Findings: About 200% has been vaccinated.

#### Analysis of the percentage of vaccinations in each continent as of 07/12/2023

In [None]:
/*
This query calculates COVID-19 vaccination statistics on a specified date (2023-07-12) per continent.


1. CTE percent_population_vaccinated: Calculates the rolling number of people vaccinated and vaccination percentage per location (country) based on COVID-19 death and vaccination data.


2. CTE highest_vaccinations_by_continent: Determines the highest vaccination count for each continent on the specified date.

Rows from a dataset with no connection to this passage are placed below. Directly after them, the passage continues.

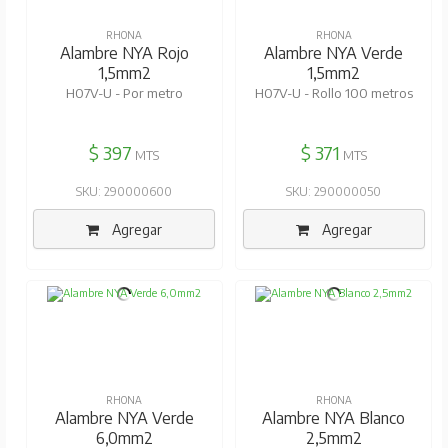
RHONA
RHONA
Alambre NYA Rojo
Alambre NYA Verde
1,5mm2
1,5mm2
H07V-U - Por metro
H07V-U - Rollo 100 metros
$ 397
$ 371
MTS
MTS
SKU: 290000600
SKU: 290000050
Agregar
Agregar
RHONA
RHONA
Alambre NYA Verde
Alambre NYA Blanco
6,0mm2
2,5mm2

3. Main Query: Gathers the total population, total vaccinations, total rolling vaccinations, and vaccination percentage per continent on the specified date.


*/


WITH percent_population_vaccinated AS (
SELECT
dea.continent,
dea.location,
dea.date,
dea.population,
vac.new_vaccinations,
SUM(CAST(vac.new_vaccinations AS NUMERIC)) OVER (PARTITION BY dea.location ORDER BY dea.date) AS rolling_ppl_vaccinated
FROM
`project-2-377803.Covid19_data.covid_deaths` dea
JOIN
`project-2-377803.Covid19_data.covid_vaccinations` vac ON dea.location = vac.location
AND dea.date = vac.date
WHERE
dea.continent IS NOT NULL
),
highest_vaccinations_by_continent AS (
SELECT
Continent,
MAX(New_vaccinations) AS highest_vaccination_count
FROM
percent_population_vaccinated
WHERE
date = '2023-07-12' AND
Continent IS NOT NULL
GROUP BY Continent
ORDER BY highest_vaccination_count DESC
)
SELECT
continent, -- Change location to continent
date,
SUM(population) AS total_population, -- Sum population per continent
SUM(new_vaccinations) AS total_vaccinations, -- Sum new_vaccinations per continent
SUM(rolling_ppl_vaccinated) AS total_rolling_vaccinations, -- Sum rolling_ppl_vaccinated per continent
(SUM(rolling_ppl_vaccinated) / SUM(population)) * 100 AS Percent_vaccinated -- Calculate percentage per continent
FROM
percent_population_vaccinated
WHERE
date = '2023-07-12'
GROUP BY continent, date
ORDER BY date;

[See Results Here](https://docs.google.com/spreadsheets/d/1F3NJfYBsTz6FF9pELDPzvMGrlqJOhX76aUvMBL5x-Ws/edit#gid=1011341243)

Findings: South America, has the highest percent at 159% followed by Europe at 147% and africa has the lowest at 8%.

#### The Percentage of the world that is vaccinated

In [None]:
/* What is percentage of the world vaccinated */


WITH population_vaccinated AS
(
/* Subquery to calculate the rolling number of people vaccinated per location and date */
SELECT
dea.continent,
dea.location,
dea.date,
dea.population,
vac.new_vaccinations,
SUM(CAST(vac.new_vaccinations AS INT64)) OVER (PARTITION BY dea.location ORDER BY dea.date) AS rolling_ppl_vaccinated
FROM
`project-2-377803.Covid19_data.covid_deaths` dea
JOIN
`project-2-377803.Covid19_data.covid_vaccinations` vac
ON dea.location = vac.location
AND dea.date = vac.date
WHERE
dea.continent IS NOT NULL
)


SELECT
SUM(New_vaccinations) AS total_vaccinations,
(SUM(CAST(New_vaccinations AS BIGINT))/SUM(Population))*100 AS global_vacc_percentage
FROM
population_vaccinated
WHERE continent IS NOT NULL

[See Results Here](https://docs.google.com/spreadsheets/d/12JjipQZU-EJA7OfnWfy_MaWyaTFq4QUSL0iOba8bbjs/edit#gid=1209156072)

# Key Findings
* As of July 12, 2023, There are 103,436,829 total cases with a 1.089% chance of dying if you contract covid while living in the United States. 
* As of July 12, 2023, approximately 30.57% (~338M) of the United States' population have contracted COVID-19.
* Cyprus has the highest infection rate, with 73.75% (~660K) of its 896,007 population. infected over the last 3 years.
* The US has an infection rate of 30.57%, ranking 69th out of 243 countries.  
* The United States has the highest total death count at 1,127,152, followed by Brazil (704,159), and India (531,913).
* People began to be hospitalized on 07-15-2020 with total cases at 3,442,977 and 33,760 patients admitted that day. 
* North America has the highest total death count at 1,127,152, followed by South America (704,159) and Asia (531,913).
* There are a total of 767,987,798 global cases, with 6,957,132 covid-related deaths. Roughly 9% of the world has been affected since it became a pandemic.
* 10,849,274,710 people worldwide have been vaccinated, which is 10% of the global population.